El cocodrilo en la brocheta parece un camarón. Al morderlo la primera capa es casi dura pero el interior es fresco y un poco chicloso: tiene un gusto al final a pollo. Pero el saber que es cocodrilo es el quid del asunto. Lo mejor es el filete del “ese como antílope chiquito” y las salchichas de la misma carne. Lo más extraño es que no ocurre nada en particular. Esta cena, este día después del partido se parece mucho a lo cotidiano. Los asombros de los que están a mi alrededor vienen de describir al mexicano más pretencioso que han conocido en Sudáfrica. El interés está en los propios mexicanos. El ganador es un joven de 17 años que tiene boletos para todos los partidos en una buena zona. Alguien menciona Televisa y que es el hijo de alguien importante.
“Tú eres rico”, me dice directamente el empresario. “Se te ve”, esta sentencia me parece mucho más extraña a la primera. Pienso que cuando un mexicano viaja a otro país y encuentra a otros mexicanos son libres de intentar dos cosas: eliminar su verdadero “perfil” y a partir de eso crear un personaje que logre triunfar en una guerra de machos alfa. Es extraño pero al final he ganado. Como pocos leen y nadie está interesado en los escritores (hasta que los conocen y se sientan a comer con uno) nos imaginan como personajes de una película de Hollywood. Entes del espacio, extraterrestres que no tienen que ir a trabajar todos los días y son más inteligentes porque “son filósofos” como termina diciendo alguien en la mesa.
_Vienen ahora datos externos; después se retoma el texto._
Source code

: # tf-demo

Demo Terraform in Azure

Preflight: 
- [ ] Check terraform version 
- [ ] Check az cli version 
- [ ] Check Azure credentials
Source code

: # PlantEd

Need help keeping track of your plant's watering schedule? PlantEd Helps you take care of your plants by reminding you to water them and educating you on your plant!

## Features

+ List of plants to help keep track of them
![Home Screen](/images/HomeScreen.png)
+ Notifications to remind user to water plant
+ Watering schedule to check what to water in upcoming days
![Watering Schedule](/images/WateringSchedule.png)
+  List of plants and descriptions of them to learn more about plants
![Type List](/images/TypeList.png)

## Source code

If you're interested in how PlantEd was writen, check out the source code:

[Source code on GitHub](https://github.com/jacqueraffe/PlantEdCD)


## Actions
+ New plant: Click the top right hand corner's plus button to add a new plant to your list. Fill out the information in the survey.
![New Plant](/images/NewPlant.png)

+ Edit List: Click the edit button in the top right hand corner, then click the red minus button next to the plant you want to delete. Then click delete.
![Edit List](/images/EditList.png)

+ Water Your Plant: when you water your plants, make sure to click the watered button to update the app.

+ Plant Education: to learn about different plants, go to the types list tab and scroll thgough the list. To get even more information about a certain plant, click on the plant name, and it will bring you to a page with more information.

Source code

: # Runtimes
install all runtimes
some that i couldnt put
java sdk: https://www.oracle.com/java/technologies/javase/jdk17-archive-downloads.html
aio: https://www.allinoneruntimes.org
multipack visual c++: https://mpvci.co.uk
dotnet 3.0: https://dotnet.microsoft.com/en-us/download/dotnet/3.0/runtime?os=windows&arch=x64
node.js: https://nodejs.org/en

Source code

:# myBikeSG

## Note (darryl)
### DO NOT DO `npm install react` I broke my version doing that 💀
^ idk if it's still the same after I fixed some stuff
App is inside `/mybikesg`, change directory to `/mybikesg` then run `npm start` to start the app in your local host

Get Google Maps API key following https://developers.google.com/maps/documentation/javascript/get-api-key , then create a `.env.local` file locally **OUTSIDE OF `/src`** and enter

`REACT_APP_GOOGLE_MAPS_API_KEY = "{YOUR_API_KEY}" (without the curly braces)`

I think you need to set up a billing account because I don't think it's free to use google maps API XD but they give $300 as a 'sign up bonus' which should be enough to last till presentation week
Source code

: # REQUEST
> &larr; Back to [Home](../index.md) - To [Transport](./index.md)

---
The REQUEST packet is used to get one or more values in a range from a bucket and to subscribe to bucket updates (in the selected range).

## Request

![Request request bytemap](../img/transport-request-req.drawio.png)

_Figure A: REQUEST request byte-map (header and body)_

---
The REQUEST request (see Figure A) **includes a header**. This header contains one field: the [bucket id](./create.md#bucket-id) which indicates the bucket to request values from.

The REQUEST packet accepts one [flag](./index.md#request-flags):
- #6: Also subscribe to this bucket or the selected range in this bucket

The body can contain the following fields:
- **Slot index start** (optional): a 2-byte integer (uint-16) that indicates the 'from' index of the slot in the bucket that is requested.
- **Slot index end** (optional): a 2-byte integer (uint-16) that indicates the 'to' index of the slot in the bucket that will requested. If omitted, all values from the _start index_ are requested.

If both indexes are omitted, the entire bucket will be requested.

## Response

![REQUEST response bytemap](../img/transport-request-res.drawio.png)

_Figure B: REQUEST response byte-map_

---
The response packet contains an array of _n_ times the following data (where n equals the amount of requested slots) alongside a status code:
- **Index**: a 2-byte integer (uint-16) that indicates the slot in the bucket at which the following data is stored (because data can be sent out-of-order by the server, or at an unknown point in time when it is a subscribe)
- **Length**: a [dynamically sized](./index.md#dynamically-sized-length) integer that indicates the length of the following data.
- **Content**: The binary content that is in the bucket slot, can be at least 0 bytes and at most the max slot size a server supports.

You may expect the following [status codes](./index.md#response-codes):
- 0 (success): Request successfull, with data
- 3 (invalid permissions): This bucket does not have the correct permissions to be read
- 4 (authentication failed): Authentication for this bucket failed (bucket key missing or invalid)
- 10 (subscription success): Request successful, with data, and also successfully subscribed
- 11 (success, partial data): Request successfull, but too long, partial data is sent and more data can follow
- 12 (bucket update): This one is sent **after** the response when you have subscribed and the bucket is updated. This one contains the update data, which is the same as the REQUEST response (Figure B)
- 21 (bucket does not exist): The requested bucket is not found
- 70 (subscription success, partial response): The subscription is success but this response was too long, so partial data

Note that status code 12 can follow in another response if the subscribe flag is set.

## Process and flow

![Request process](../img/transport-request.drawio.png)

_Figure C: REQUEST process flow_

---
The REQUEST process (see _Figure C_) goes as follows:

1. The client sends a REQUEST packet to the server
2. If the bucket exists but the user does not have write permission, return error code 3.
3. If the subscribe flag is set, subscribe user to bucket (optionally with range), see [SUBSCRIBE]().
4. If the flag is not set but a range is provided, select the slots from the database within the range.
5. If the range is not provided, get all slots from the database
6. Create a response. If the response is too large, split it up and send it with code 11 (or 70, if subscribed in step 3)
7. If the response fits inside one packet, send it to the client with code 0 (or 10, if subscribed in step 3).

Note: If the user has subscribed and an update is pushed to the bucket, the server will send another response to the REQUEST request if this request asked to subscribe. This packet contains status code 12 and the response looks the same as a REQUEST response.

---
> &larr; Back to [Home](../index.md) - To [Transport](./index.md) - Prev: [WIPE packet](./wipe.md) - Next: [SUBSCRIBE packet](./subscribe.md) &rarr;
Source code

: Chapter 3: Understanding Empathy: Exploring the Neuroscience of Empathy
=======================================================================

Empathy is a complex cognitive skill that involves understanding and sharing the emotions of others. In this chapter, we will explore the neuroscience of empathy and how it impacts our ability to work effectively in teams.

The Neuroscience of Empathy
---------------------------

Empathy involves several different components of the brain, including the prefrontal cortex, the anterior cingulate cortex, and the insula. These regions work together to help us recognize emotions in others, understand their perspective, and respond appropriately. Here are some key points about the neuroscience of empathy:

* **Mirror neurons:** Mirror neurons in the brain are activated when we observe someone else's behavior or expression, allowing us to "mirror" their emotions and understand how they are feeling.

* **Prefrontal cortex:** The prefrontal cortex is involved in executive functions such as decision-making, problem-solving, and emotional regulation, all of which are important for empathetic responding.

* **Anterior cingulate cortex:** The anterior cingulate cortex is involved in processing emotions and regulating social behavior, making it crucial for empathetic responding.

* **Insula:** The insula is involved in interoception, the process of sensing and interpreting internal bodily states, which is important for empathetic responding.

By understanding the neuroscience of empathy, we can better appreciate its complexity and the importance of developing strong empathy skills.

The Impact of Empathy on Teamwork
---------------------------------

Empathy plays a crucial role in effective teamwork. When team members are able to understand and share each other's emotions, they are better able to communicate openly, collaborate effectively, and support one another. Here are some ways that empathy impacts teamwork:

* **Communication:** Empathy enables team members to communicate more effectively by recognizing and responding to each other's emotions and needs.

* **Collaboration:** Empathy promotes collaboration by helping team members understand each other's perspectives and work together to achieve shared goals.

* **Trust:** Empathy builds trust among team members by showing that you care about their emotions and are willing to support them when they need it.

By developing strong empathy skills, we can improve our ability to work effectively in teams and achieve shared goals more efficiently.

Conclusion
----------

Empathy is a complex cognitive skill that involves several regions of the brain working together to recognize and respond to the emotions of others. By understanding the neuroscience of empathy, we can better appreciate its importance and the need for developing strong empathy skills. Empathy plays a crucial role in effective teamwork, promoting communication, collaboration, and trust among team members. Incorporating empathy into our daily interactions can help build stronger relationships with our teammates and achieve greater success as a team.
Cuando traen la cuenta y los empresarios y demás personajes empiezan a buscarse Rands extraviados en el pantalón luego de revisar la cuenta, afuera decenas de playeras blancas inician su recorrido. Enseguida, del otro lado de la calle banderas de Estados Unidos hacen su aparición. Esta ciudad está más tranquila, sí, pero también tiene minicarnavales cada noventa minutos. El juego ha terminado y los gritos animosos revolotean por la ciudad de nuevo. Serán pocas horas. Mañana hay que hacer excursiones, nadar al lado de tiburones blancos, tomar el Turibús sudafricano y comprar playeras Bafana Bafana (“no la amarilla, la verde”) para regalar.
Antes de dirigirnos al hotel un lugareño se nos acerca y nos dice: “party?”. Aún no es tarde y decidimos ir con él. Afuera del restaurante de kebabs, el dueño ha confundido a tres ingleses con gringos. “Lamento decirle que ninguno de nosotros somos de esos malditos americanos”, responde el más alto de todos y le avienta el wrap de cordero a la cara.
Mi comitiva pasa de largo para recorrer la calle que a estas horas apenas inicia su vida.